>>

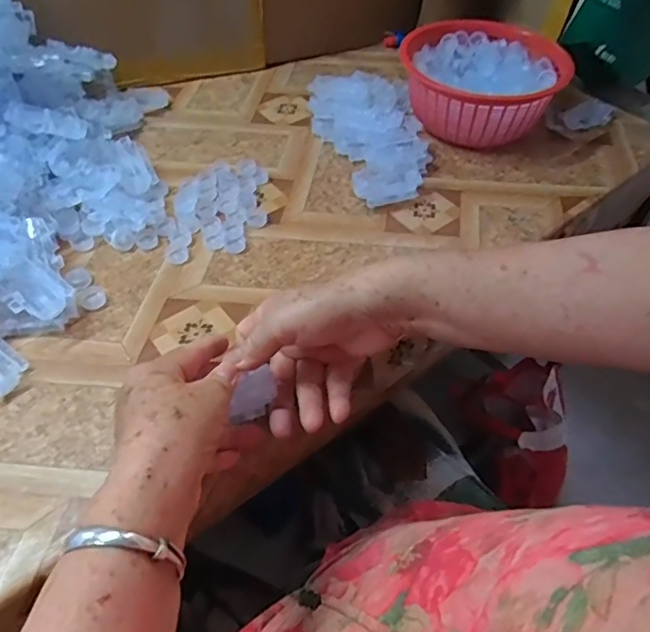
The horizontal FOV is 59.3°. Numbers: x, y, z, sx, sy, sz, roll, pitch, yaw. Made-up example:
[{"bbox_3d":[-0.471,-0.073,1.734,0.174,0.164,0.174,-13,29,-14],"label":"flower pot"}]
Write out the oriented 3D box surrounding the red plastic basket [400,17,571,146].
[{"bbox_3d":[0.176,-0.274,0.676,0.175,0.072,0.192,2,49,-2],"label":"red plastic basket"}]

<<

The whole listing above must be returned exactly as written, with no pictures carried over.

EXERCISE SOLUTION.
The horizontal FOV is 59.3°. Numbers: x, y, z, sx, sy, sz, roll, pitch, yaw. Made-up example:
[{"bbox_3d":[-0.471,-0.073,1.734,0.174,0.164,0.174,-13,29,-14],"label":"flower pot"}]
Write out the oriented 3D box surrounding the red plastic basket [400,17,571,146].
[{"bbox_3d":[0.176,-0.274,0.676,0.175,0.072,0.192,2,49,-2],"label":"red plastic basket"}]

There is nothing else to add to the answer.